I just want to say a thing or two about forums. if you dont KNOW an answer to a question, you probably shouldnt reply. that being said, if someone gives advice, lets say "use half inch plywood", and you feel that isnt what you wanted to hear, go bigger. my point is this, if the glass on your aquarium is evenly, partially supported on the sides in question, it will not fail. however, if you are uncomfortable with the overhang, get some wood, solid or ply, and cut it to at least the footprint of your tanks. 1/4 will do as well as 3/4 in your case because the tiny bit of overhang isnt really supporting anything and as long as the tank is level the weight is distributed over every inch of wood/aquarium contact so regardless of thickness, it wont break or fail you. removing the overhang with supporting wood will give you some piece of mind in the case your setups do get bumped in the night, so to speak. i build furniture, and tanks are like furniture in the sense that the greatest threat is racking, or side to side movement, not up and down pressure, so just get it evenly supported and safe in the case of accidental contact and you are all set. this may be long-winded and after the fact, but i hate to see potential arguments about who said what, especially if no one really knows what they are saying, almost as much as i hate to see misinformation cause someone problems.


----------



## UNIDEKE (Apr 15, 2012)

Have you thout about cords and filter hanging off the back?
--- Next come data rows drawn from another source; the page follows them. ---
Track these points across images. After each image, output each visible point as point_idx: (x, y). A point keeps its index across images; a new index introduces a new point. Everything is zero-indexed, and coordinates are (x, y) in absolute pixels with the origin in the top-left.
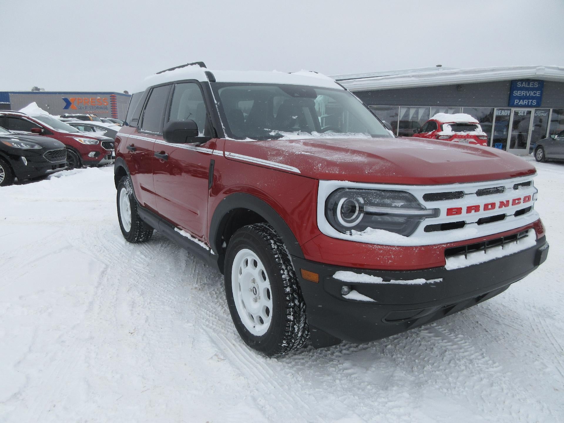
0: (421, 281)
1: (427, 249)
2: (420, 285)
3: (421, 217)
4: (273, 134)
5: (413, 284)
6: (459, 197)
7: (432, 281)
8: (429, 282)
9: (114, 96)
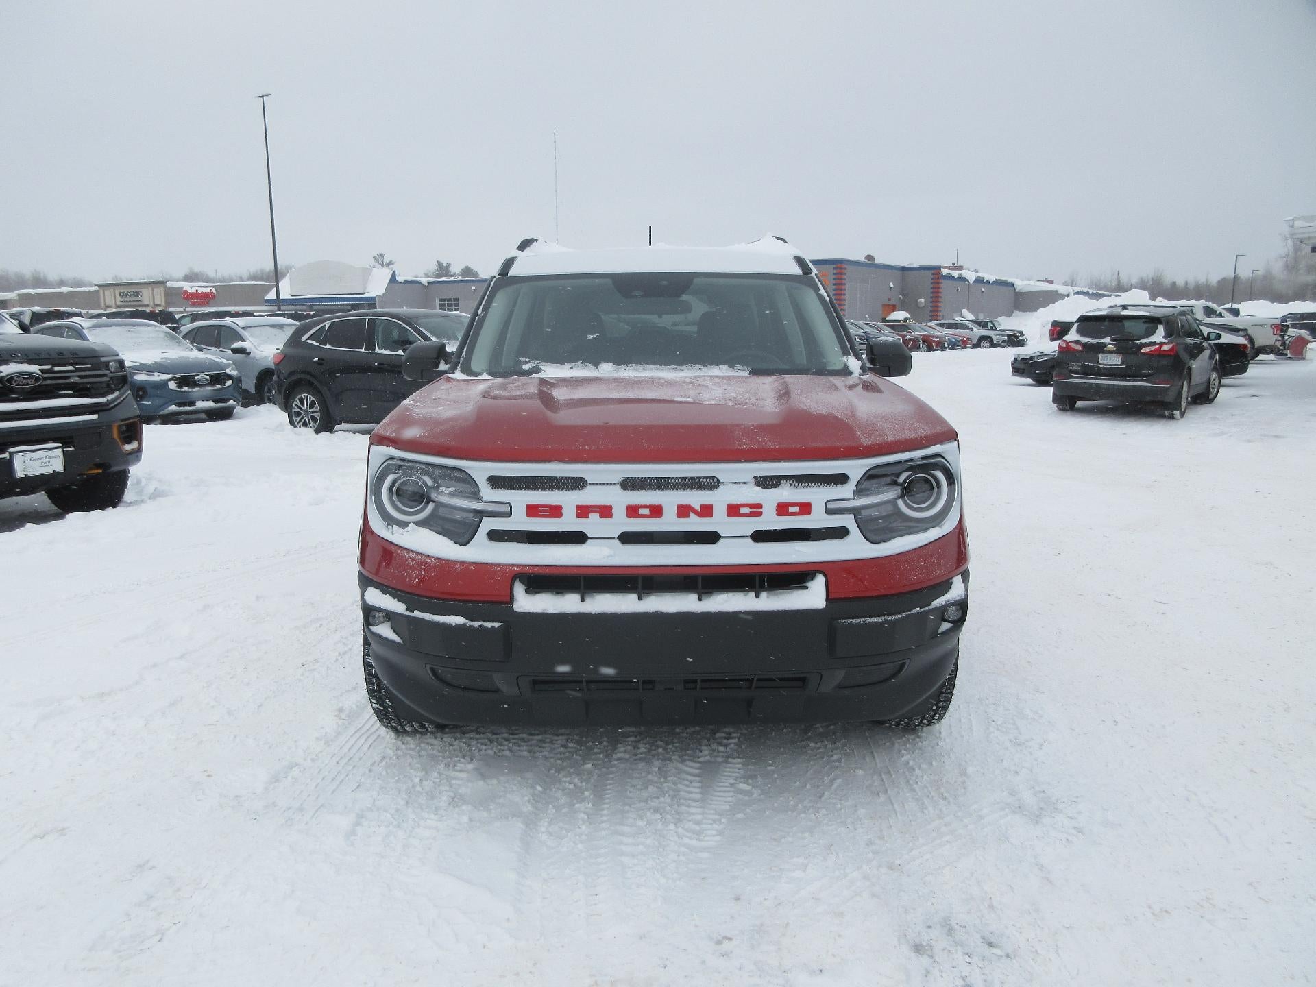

I suggest getting a piece of plywood to set it on...


----------



## 13razorbackfan (Sep 28, 2011)

I recently finished a project including building a stand for a 40g breeder as well. At first the back and even the sides hung over about 1/4" in certain spots. I should have made the stand a bit bigger to compensate for any mis-measurements instead of trying to be exact. So I went out and bought a a couple of 1 X 8" to put on top and screwed them down. As long as all four corners are touching and the tank is level you will be ok. I hope it all worked out for the best.


----------